Verilen Bilgiler =>
==*==

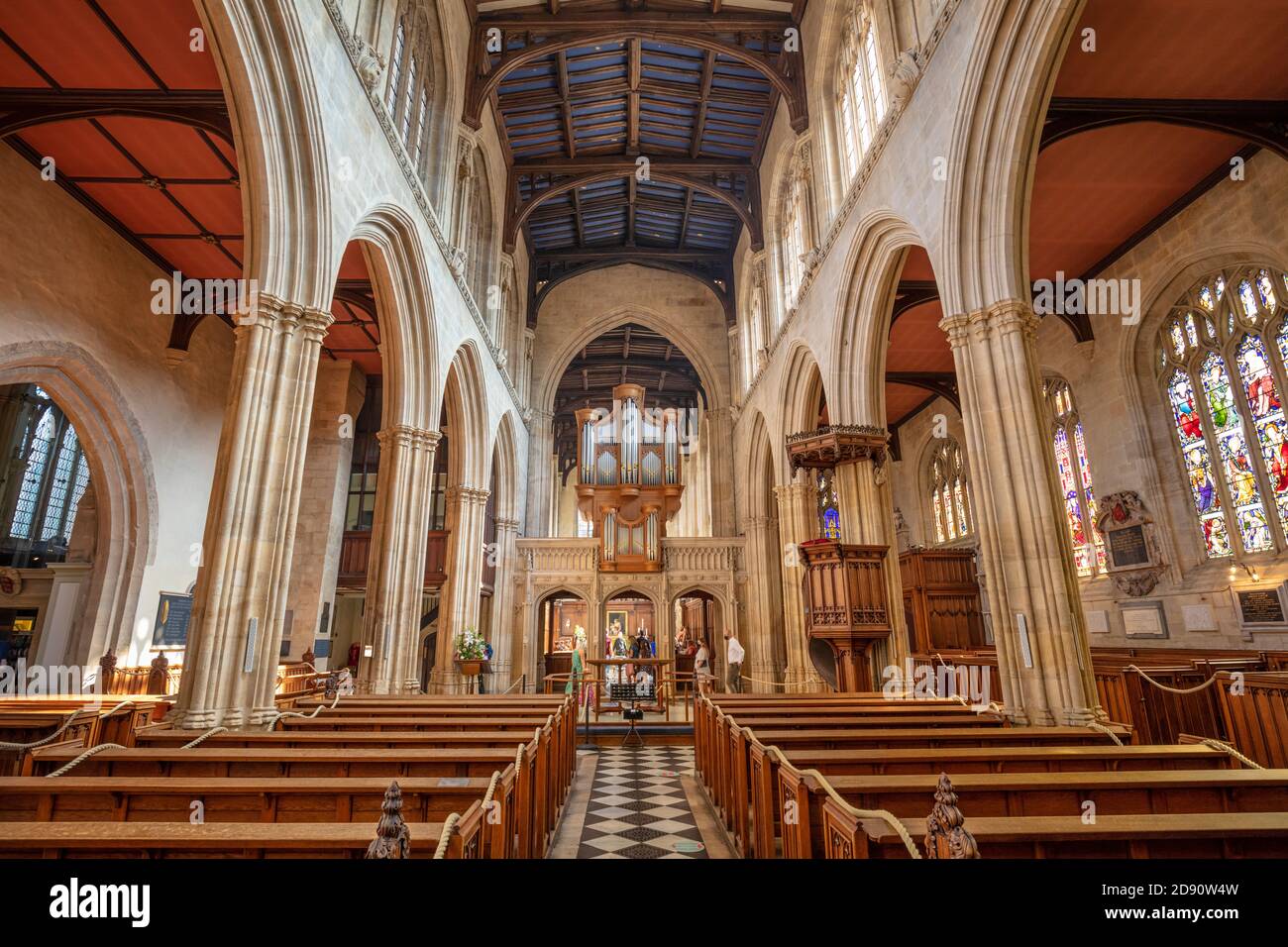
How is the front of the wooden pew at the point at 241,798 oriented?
away from the camera

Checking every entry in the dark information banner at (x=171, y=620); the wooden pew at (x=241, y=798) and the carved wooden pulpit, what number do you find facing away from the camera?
1

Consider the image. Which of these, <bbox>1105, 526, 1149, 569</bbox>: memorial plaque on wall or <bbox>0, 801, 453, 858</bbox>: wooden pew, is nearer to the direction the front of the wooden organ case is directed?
the wooden pew

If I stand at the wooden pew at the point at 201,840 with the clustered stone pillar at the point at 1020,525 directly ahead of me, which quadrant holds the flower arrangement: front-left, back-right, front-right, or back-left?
front-left

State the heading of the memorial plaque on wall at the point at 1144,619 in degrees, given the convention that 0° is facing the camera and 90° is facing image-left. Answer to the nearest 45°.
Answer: approximately 45°

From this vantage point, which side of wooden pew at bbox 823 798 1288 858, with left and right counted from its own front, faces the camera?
back

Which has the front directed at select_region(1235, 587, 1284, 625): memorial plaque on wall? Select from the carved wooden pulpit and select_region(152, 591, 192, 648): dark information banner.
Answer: select_region(152, 591, 192, 648): dark information banner

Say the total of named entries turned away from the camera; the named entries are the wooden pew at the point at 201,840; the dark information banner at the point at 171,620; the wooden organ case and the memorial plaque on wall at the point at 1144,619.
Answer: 1

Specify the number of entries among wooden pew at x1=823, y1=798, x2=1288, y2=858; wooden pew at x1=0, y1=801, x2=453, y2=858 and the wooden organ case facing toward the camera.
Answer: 1

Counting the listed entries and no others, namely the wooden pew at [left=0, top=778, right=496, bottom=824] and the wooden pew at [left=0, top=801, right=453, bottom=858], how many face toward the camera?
0

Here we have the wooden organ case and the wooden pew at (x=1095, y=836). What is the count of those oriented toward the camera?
1

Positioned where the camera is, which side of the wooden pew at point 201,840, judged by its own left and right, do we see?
back

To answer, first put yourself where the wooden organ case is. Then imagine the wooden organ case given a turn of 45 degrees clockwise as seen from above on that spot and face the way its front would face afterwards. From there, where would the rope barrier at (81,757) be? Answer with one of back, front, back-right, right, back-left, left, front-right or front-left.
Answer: front-left

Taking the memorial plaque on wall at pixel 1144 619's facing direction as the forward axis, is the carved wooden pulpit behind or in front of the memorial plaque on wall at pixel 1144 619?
in front

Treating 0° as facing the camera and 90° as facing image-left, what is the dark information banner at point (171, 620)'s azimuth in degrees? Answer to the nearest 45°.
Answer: approximately 315°

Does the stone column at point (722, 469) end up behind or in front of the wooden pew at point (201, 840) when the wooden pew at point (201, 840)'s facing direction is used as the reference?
in front

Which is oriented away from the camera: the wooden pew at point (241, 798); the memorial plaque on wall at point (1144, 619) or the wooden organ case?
the wooden pew

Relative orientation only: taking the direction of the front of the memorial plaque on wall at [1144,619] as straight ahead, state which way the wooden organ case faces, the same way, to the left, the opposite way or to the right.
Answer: to the left

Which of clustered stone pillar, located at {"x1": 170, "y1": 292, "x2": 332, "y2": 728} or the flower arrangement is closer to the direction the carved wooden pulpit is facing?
the clustered stone pillar

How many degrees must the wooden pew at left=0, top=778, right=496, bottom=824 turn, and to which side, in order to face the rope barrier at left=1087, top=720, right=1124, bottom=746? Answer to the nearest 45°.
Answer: approximately 90° to its right

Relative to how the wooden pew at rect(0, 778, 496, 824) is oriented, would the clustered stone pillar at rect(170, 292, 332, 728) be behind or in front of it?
in front
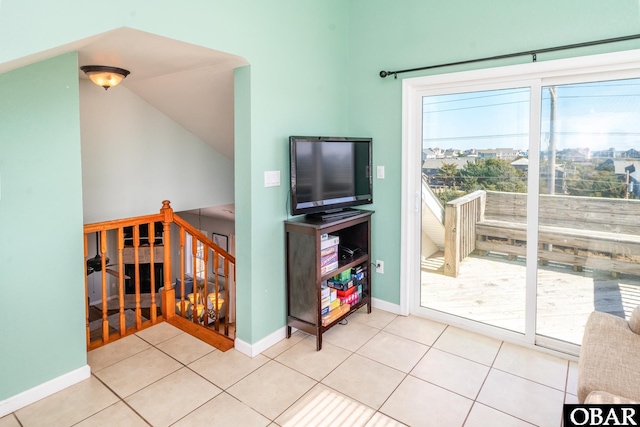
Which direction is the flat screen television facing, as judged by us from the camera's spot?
facing the viewer and to the right of the viewer
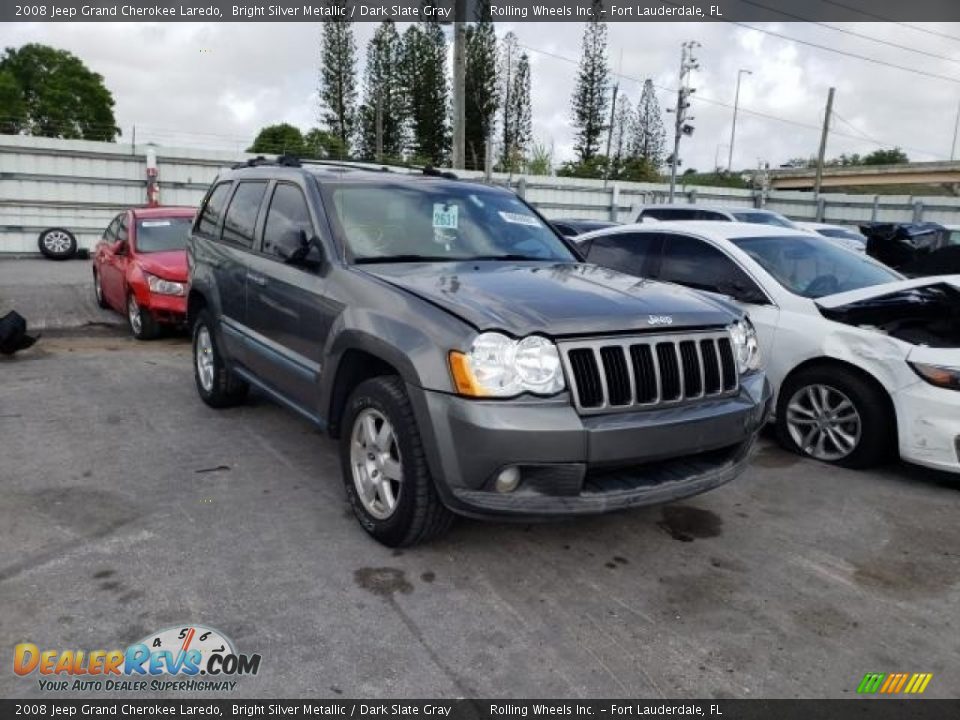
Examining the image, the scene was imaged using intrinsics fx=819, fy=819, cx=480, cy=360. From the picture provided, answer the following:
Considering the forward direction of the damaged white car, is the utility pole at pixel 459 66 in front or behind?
behind

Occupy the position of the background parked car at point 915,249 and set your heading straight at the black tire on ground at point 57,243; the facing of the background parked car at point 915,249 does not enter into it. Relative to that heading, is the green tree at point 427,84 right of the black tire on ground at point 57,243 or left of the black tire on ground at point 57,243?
right

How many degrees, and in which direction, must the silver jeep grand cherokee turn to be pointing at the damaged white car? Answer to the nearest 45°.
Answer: approximately 90° to its left

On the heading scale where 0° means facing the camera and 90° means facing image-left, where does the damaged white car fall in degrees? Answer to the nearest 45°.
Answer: approximately 315°

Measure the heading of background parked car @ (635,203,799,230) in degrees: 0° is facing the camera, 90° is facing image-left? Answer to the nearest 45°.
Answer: approximately 315°

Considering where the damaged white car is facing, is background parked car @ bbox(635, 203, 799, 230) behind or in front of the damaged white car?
behind

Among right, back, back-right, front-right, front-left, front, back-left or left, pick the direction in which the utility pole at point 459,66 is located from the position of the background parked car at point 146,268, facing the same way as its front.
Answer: left

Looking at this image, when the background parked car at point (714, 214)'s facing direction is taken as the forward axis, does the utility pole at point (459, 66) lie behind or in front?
behind

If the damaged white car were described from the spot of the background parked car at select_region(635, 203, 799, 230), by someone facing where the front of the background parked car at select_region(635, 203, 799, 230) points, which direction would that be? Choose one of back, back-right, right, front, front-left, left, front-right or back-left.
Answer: front-right
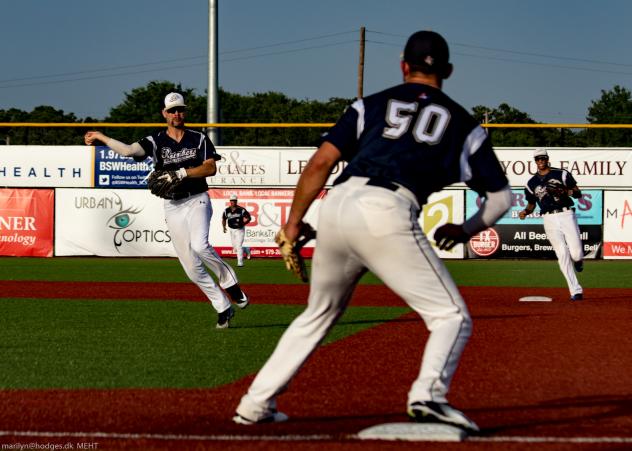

==*==

Görev Yönergesi =>
Yukarıdaki öğelerin tüm satırlarını, boş satırları atlayarak "No" ve "Satır" sütunlarından oluşan bir Markdown tablosu olarak düzenleyin. Resimleri yanıta almayın.

Yanıt Alanı =>
| No | Satır |
|---|---|
| 1 | How is the front of the wooden pew at the point at 241,798 oriented? |
| 2 | away from the camera |
| 3 | Checking every entry in the dark information banner at (x=171, y=620); the wooden pew at (x=241, y=798) and the carved wooden pulpit, what number do you find facing away from the camera? |
| 4 | 1 |
| 5 | Consider the image. Which of these, <bbox>1105, 526, 1149, 569</bbox>: memorial plaque on wall or <bbox>0, 801, 453, 858</bbox>: wooden pew, is nearer to the direction the front of the wooden organ case is directed? |
| 6 | the wooden pew |
| 7 | If I stand at the wooden pew at the point at 201,840 with the clustered stone pillar at the point at 1020,525 directly ahead of me, which quadrant holds the flower arrangement: front-left, back-right, front-right, or back-left? |
| 8 | front-left |
| 9 | State the heading of the memorial plaque on wall at the point at 1144,619 in degrees, given the convention that 0° is facing the camera and 90° is facing image-left. Answer to the nearest 45°. |
| 10 | Answer: approximately 45° |
| 11 | From this vantage point, which side of wooden pew at bbox 823 798 1288 858, with left and right counted from its own front, faces the camera? |
| 12 | back |
| 13 | Which has the front directed at select_region(1235, 587, 1284, 625): memorial plaque on wall? Select from the carved wooden pulpit and select_region(152, 591, 192, 648): dark information banner. |
| 14 | Answer: select_region(152, 591, 192, 648): dark information banner |
| 15 | Say the total of named entries turned away from the camera; the named entries are the wooden pew at the point at 201,840; the dark information banner at the point at 171,620; the wooden organ case and the memorial plaque on wall at the point at 1144,619. |
| 16 | Answer: 1 |
| 17 | Specify the number of entries among wooden pew at x1=823, y1=798, x2=1288, y2=858; wooden pew at x1=0, y1=801, x2=453, y2=858 and the wooden organ case facing toward the camera. |
| 18 | Answer: 1 |
| 19 | Counting the listed entries and no others, namely the wooden pew at [left=0, top=778, right=496, bottom=824] and the wooden pew at [left=0, top=801, right=453, bottom=858], how many face toward the camera? |
| 20 | 0 |
| 21 | Here we have the wooden organ case and the wooden pew at (x=1095, y=836). What is the count of those oriented toward the camera? |
| 22 | 1 |
| 23 | Positioned where the camera is, which side of the wooden pew at point 201,840, judged by its own left and right, do we see? |
| 24 | back |
| 25 | To answer, first put yourself where the wooden organ case is. Then imagine the wooden organ case given a turn of 45 degrees clockwise as seen from above on that spot and face the way its front would face afterwards. From there, where would the rope barrier at (81,757) be? Answer with one of back, front, back-right, right, back-left, left, front-right or front-left. |
| 26 | Answer: front-left |
| 27 | Taking the memorial plaque on wall at pixel 1144 619's facing direction as the forward axis, is the carved wooden pulpit behind or in front of the memorial plaque on wall at pixel 1144 619? |
| 28 | in front |
| 29 | Treating 0° as facing the camera and 90° as facing image-left, what is the dark information banner at point (171, 620)'s azimuth in degrees? Answer to the nearest 45°. |
| 30 | Answer: approximately 315° |
| 31 | Does the stone column at point (722, 469) end up behind or in front of the wooden pew at point (201, 840) when the wooden pew at point (201, 840)'s facing direction is used as the reference? |
| 32 | in front |
| 33 | Which is oriented away from the camera: the wooden pew at point (241, 798); the memorial plaque on wall at point (1144, 619) or the wooden organ case? |
| 34 | the wooden pew |
| 35 | Relative orientation only: taking the direction of the front of the memorial plaque on wall at [1144,619] as straight ahead, state which way the wooden organ case faces, the same way, to the left, the opposite way or to the right. |
| 36 | Answer: to the left |
| 37 | Which of clustered stone pillar, located at {"x1": 170, "y1": 292, "x2": 332, "y2": 728} or the flower arrangement is closer to the direction the carved wooden pulpit is facing? |
| 38 | the clustered stone pillar |
| 39 | How many degrees must the wooden pew at left=0, top=778, right=496, bottom=824 turn, and to which side, in order to face the rope barrier at left=1087, top=720, right=1124, bottom=746? Answer to the nearest 45°. |
| 40 | Answer: approximately 90° to its right |
| 41 | Relative to how the wooden pew at rect(0, 778, 496, 824) is oriented, would the clustered stone pillar at rect(170, 292, 332, 728) be behind or in front of it? |
| 42 | in front |
| 43 | Which direction is the flat screen television facing, as judged by us from the camera's spot? |
| 44 | facing the viewer and to the right of the viewer |
| 45 | Examining the image, the scene was imaged using intrinsics fx=819, fy=819, cx=480, cy=360. From the picture provided, answer the following: |
| 46 | Considering the forward direction of the damaged white car, is the utility pole at pixel 459 66 in front or behind? |
| 47 | behind |
| 48 | Occupy the position of the background parked car at point 915,249 and set your heading straight at the black tire on ground at point 57,243; the facing of the background parked car at point 915,249 does not enter into it. Relative to that heading, is the green tree at point 427,84 right of the black tire on ground at point 57,243 or left of the black tire on ground at point 57,243? |
| 49 | right |
| 50 | How many degrees, and in which direction, must the silver jeep grand cherokee turn to be pointing at the damaged white car? Answer to the nearest 45°. |
| 51 | Answer: approximately 90° to its left |
| 52 | On the heading scale where 0° means facing the camera and 90° means facing image-left, where does the damaged white car fall in degrees? Answer to the nearest 45°. |
| 53 | Answer: approximately 315° |
| 54 | Measure the heading of background parked car @ (635,203,799,230) in degrees: 0° is facing the camera, 90° is facing image-left? Answer to the nearest 45°. |
| 55 | Answer: approximately 315° |
| 56 | Considering where the damaged white car is facing, is background parked car @ bbox(635, 203, 799, 230) behind or in front of the damaged white car? |
| 57 | behind |
| 58 | Among right, back, back-right, front-right, front-left, front, back-left or left, pick the direction in which the utility pole at point 459,66 is located from the position of the background parked car at point 146,268, facing the same way as its front. |
| 59 | Answer: left |
| 60 | Looking at this image, when the background parked car at point (714, 214)'s facing direction is taken as the forward axis, does the utility pole at point (459, 66) lie behind or in front? |
| 61 | behind |
| 62 | If the damaged white car were described from the spot of the background parked car at select_region(635, 203, 799, 230), by someone facing where the front of the background parked car at select_region(635, 203, 799, 230) points, which direction would that be? Choose one of back, back-right, right, front, front-left, left, front-right or back-left. |
| 63 | Answer: front-right |